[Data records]
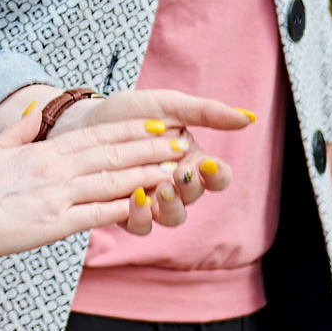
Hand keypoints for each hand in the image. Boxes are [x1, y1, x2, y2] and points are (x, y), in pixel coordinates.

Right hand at [0, 113, 201, 260]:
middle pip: (111, 155)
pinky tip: (145, 202)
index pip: (96, 136)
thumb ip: (20, 131)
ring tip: (173, 170)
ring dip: (146, 175)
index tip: (155, 124)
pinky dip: (123, 207)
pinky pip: (96, 213)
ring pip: (111, 182)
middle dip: (149, 149)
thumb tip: (36, 112)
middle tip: (179, 142)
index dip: (130, 130)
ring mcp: (57, 195)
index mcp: (43, 151)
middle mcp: (55, 169)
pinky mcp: (54, 224)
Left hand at [65, 90, 250, 231]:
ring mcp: (152, 201)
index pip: (217, 176)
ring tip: (161, 189)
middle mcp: (175, 184)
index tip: (209, 164)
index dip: (218, 175)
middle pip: (196, 197)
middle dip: (191, 187)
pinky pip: (141, 225)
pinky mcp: (125, 212)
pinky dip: (141, 215)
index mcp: (191, 160)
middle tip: (179, 174)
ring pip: (173, 217)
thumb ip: (206, 112)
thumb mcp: (167, 105)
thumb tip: (247, 118)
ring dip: (171, 206)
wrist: (84, 121)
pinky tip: (135, 198)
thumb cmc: (129, 113)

— EXERCISE PROMPT —
Please find each line in the records above that holds the word "thumb", and copy it.

— RESPONSE TO THIS TASK —
thumb ip: (20, 131)
thumb tip: (36, 112)
thumb ip: (206, 112)
thumb mcp: (167, 105)
thumb tip: (247, 118)
thumb cmc: (129, 113)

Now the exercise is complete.